The surge of this solidly Democratic bloc has masked Democrats’ downturn with working-class whites, who gave Obama just 36 percent nationally in 2012. According to our calculations, if the African-American share of the electorate were to drop two points in 2016, Hillary Clinton would need to do about 1.5 percent better than Obama did among all white voters just to offset that decline – a realistic goal, but one that would require reversing the party’s current trajectory with whites.

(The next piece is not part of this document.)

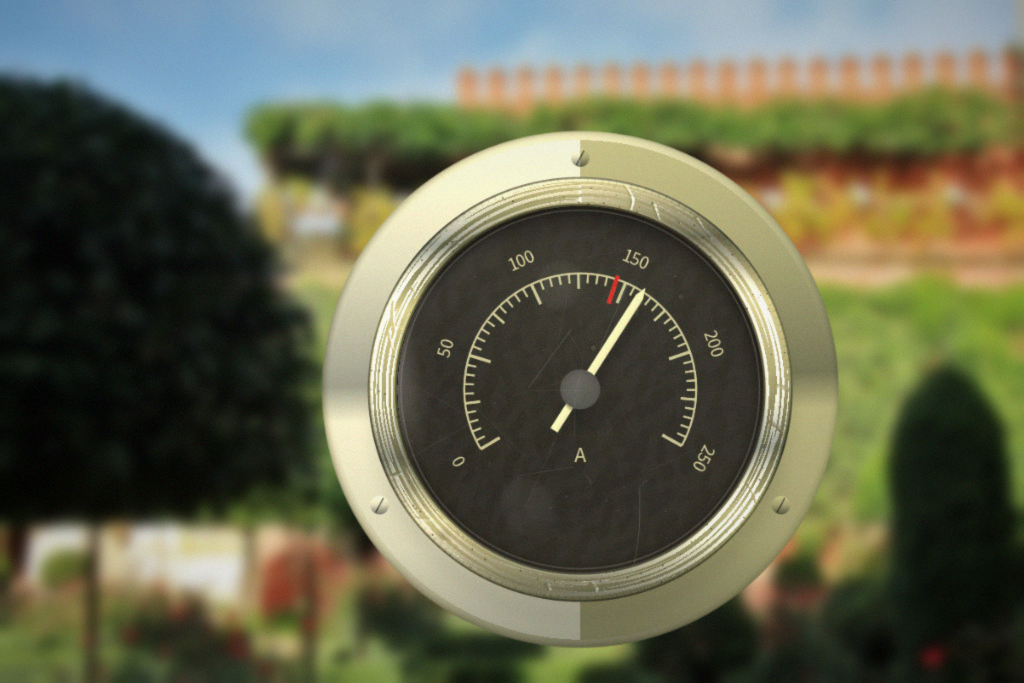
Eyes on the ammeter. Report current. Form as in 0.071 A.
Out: 160 A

Via RCP (lack of link deliberate, but not meant maliciously). In case you were wondering, dropping two points would put the African-American vote back to 2004 levels, which is another way of saying ‘Hillary Clinton will lose the election.’  Note, also, that all of this assumes that African-Americans will still vote amazingly-extremely-overwhelmingly for the Democratic candidate in 2016.  If they only vote extremely-overwhelmingly (as in, 89/10 instead of 93/6), that’s just more bad news for the Democrats.

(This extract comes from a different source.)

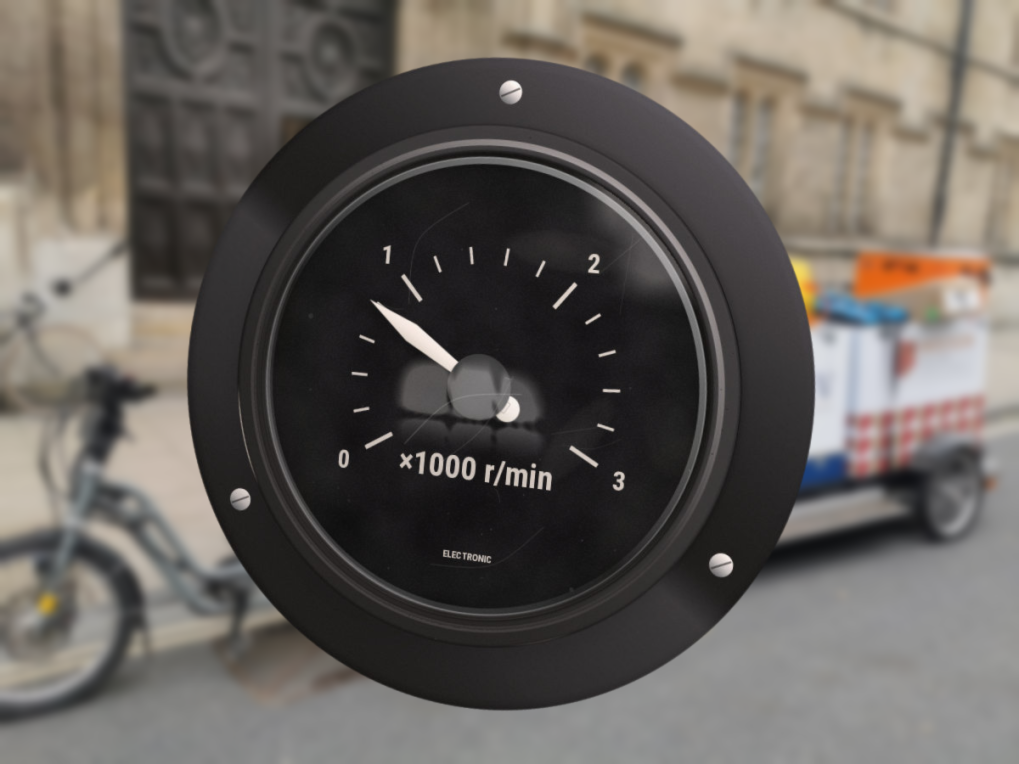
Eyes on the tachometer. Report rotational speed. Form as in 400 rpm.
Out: 800 rpm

The bottom line here is not so much that Hillary Clinton is doomed, although of course she is: it’s that the Democrats probably will not do any better with any other candidate.  For a Democrat, everything has to work perfectly, and in order, and with no margin for error.  Indeed, it’s much like 2008 was for us; so of course we nominated somebody that half the party couldn’t stand, simply because it was his turn and nobody else could really make any headway. How did that work out for us, again?